Why Can’t We All Just Get Along...down the road

My travel in the US usually involved the airport long-term parking lot. Here, that’s not an option. Most of my colleagues use a limo pickup service. But during daylight hours especially I prefer to catch a taxi cruising the neighborhood. My theory is that it is much greener to catch a stray taxi that just happens to be passing than to make someone make a special trip to pick me up. Admittedly, the fact that it means that I can avoid any prior planning and commitment as to the exact moment that I have to be ready to leave my apartment could also be a factor.

On a recent trip, I as I left my apartment building and walked towards the street to find random transportation to the airport, I noticed a group of people who also appeared to be leaving on a trip judging from the hugging and mooning going on. I quickened my pace in hopes of snagging the first taxi, Sure enough, there was a taxi out there but when I signaled, there was no movement. I assumed that the departing group had called that taxi so I walked on towards the corner. I saw another taxi coming down the street but it was already occupied. I walked further, and yet another taxi came down the street and when I flagged it and it stopped. Just at that moment a police car turned the corner, stopped by my taxi and motioned for it to move on since taxis are not allowed to stand on the street and wait on passengers. I ducked into the taxi as the police car drove away thinking I was finally on my way.

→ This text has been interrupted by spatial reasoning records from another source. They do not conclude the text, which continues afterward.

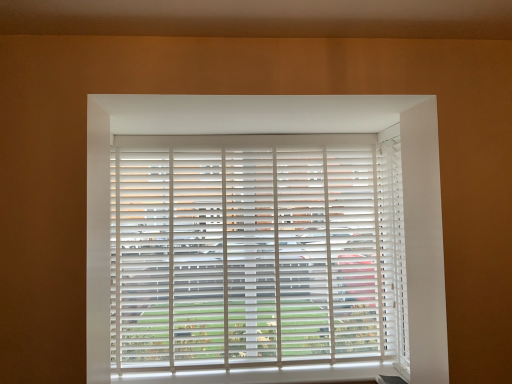
The image size is (512, 384). In order to click on white matte blinds at center in this screenshot , I will do `click(255, 250)`.

Describe the element at coordinates (255, 250) in the screenshot. I see `white matte blinds at center` at that location.

Measure the distance between white matte blinds at right and camera.

white matte blinds at right and camera are 8.02 feet apart.

This screenshot has width=512, height=384. Find the location of `white matte blinds at right`. white matte blinds at right is located at coordinates 392,247.

What is the approximate width of white matte blinds at right?

white matte blinds at right is 2.61 inches wide.

Image resolution: width=512 pixels, height=384 pixels. What do you see at coordinates (392, 247) in the screenshot?
I see `white matte blinds at right` at bounding box center [392, 247].

Locate an element on the screen. The height and width of the screenshot is (384, 512). white matte blinds at center is located at coordinates (255, 250).

Between white matte blinds at center and white matte blinds at right, which one appears on the left side from the viewer's perspective?

From the viewer's perspective, white matte blinds at center appears more on the left side.

Which is in front, white matte blinds at center or white matte blinds at right?

white matte blinds at right is more forward.

Which point is more distant from viewer, (234,290) or (398,165)?

The point (398,165) is more distant.

From the image's perspective, is white matte blinds at center positioned above or below white matte blinds at right?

Well, it was not going to be that easy. As my taxi started to pull away, another taxi came out of nowhere and blocked the road. The other driver then got out of his taxi shouting and gesturing at my driver. The drivers engaged in a “gentlemanly discussion” in the language of their choice through the front seat passenger window. With traffic blocked by this spectacle, it took about a nano-second(1) for someone in a car behind us to come up and tell the blocking taxi driver that he needed to get out of the way as he was holding up traffic. After some extended “high level reasoning” the blocking taxi driver started towards his car, backed up and executed a reverse 3-point turn.

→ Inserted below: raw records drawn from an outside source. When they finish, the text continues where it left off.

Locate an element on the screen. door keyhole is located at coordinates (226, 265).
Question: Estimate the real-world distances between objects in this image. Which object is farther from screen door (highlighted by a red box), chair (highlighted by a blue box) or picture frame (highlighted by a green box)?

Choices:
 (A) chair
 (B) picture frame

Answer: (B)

As we started to drive off, the blocking driver again started yelling and gesturing and pulled sideways again to impede our progress. At this point I got out of the cab and “quietly and politely” told him to get out of the way and move on (my good man) or I was calling the police. It wasn’t until I read him his Taxi ID number and started dialing my phone that he gave up and moved out of the way. Needless to say, my driver had many insightful observations on the way to the airport about “CRAZY PAKISTANIS” who “HAVE NO BRAINS.”

(1)Though there is a finite value that describes a nano-second, practically speaking, it can also be described as the amount of time that elapses in developing countries between a traffic light turning green and the cars behind the front car starting to blow their horns.